ACT is a form of therapy that helps people to improve their mental wellbeing by changing how they relate to their thoughts and feelings, rather than trying to eliminate or avoid them. It is often used to help with mental health difficulties and those living with physical health problems such as chronic pain.
ACT helps to:
Accept difficult thoughts and emotions instead of fighting or avoiding them
Commit to actions that move you towards what is important to you (your values)
Live a meaningful life, even when discomfort is present
Cognitive Behavioural Therapy (CBT)
CBT is a type of therapy that helps people understand how thoughts, feelings and behaviours are connected and how changing unhelpful thinking or behaviour patterns can improve mental well-being. This is done by identifying negative or distorted thoughts and challenging them and reframing them.
Compassion Focused therapy (CFT)
"The compassionate mind is the mind that transforms" Professor Paul Gilbert OBE
CFT is a form of therapy that helps to develop self-compassion to improve emotional well-being especially for those struggling with shame, self-criticism or anxiety.
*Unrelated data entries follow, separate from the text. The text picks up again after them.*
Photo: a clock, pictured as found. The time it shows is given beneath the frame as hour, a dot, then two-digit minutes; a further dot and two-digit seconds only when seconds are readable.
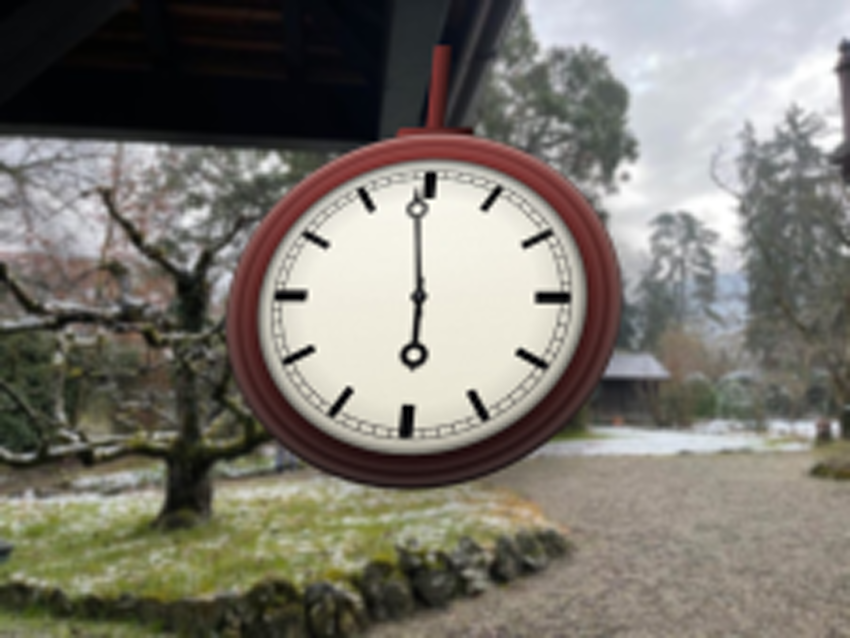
5.59
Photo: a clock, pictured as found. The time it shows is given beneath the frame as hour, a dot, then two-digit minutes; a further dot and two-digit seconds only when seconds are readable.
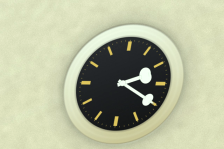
2.20
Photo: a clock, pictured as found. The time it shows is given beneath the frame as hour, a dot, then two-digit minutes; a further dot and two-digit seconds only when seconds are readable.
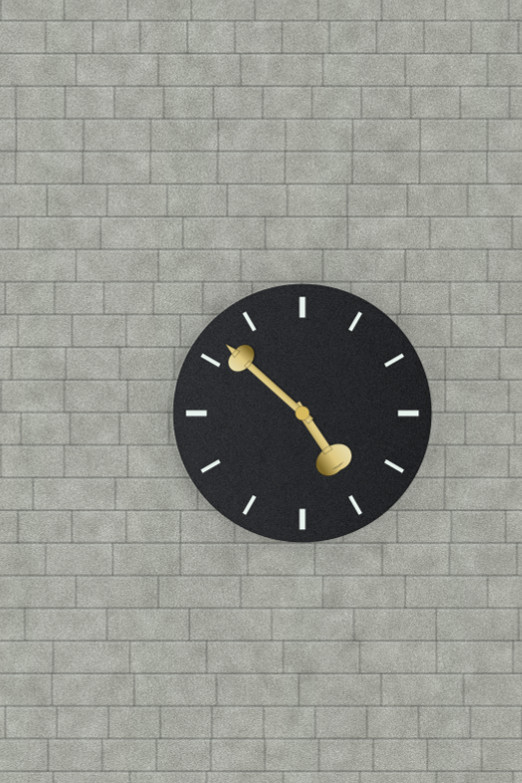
4.52
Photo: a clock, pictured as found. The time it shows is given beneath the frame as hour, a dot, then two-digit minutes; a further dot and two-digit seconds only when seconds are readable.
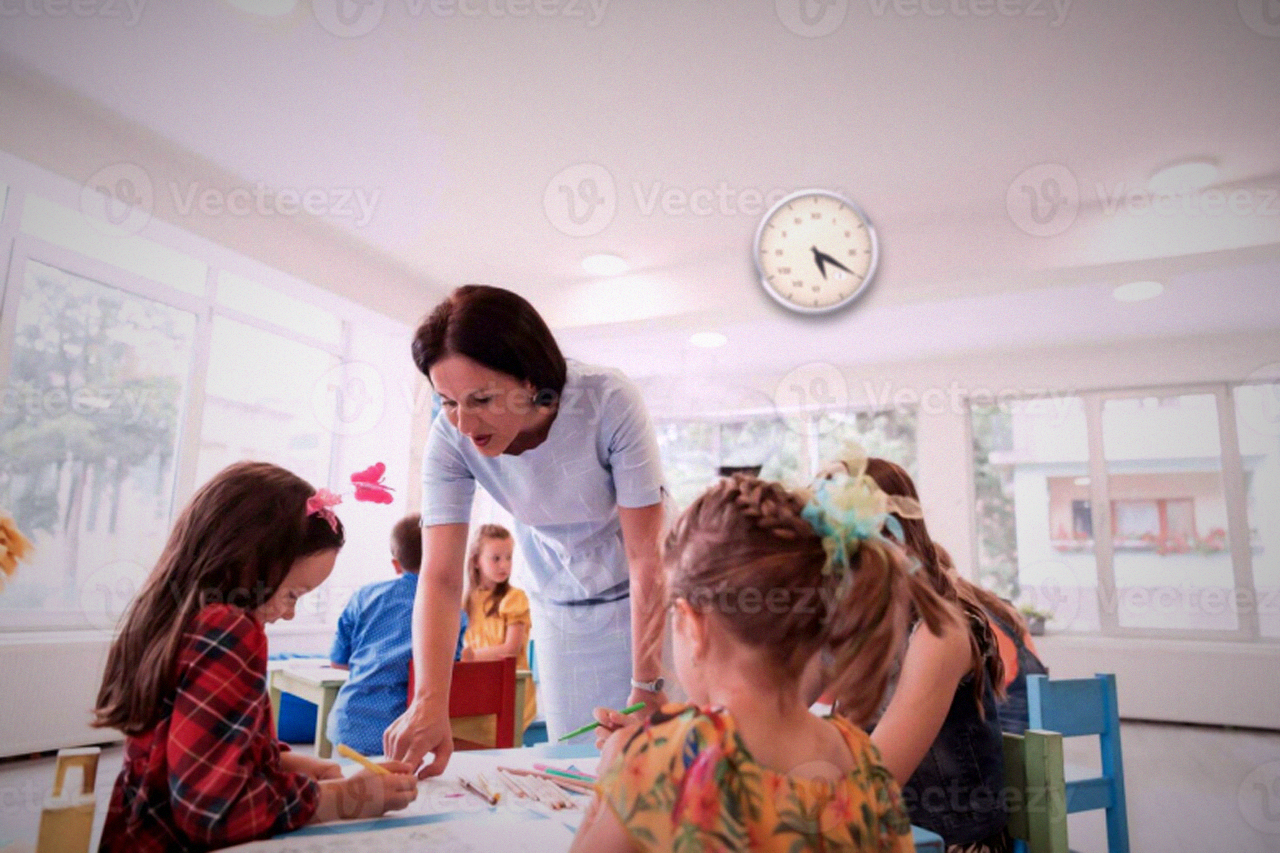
5.20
CFT is base on the understanding that many emotional difficulties come from how our brains have evolved. Our minds are wired to detect threats, but this threat system can become overactive, leading to self-criticism, fear, or guilt. CFT teaches ways to activate the soothing, caring system instead.
Integrative Approach
In an integrative approach I combine concepts, techniques and perspectives from multiple models adapting the approach for the individual and what works best for their needs. This can benefit those who have not benefitted from single approach therapy in the past or those that have more complex or longer standing difficulties.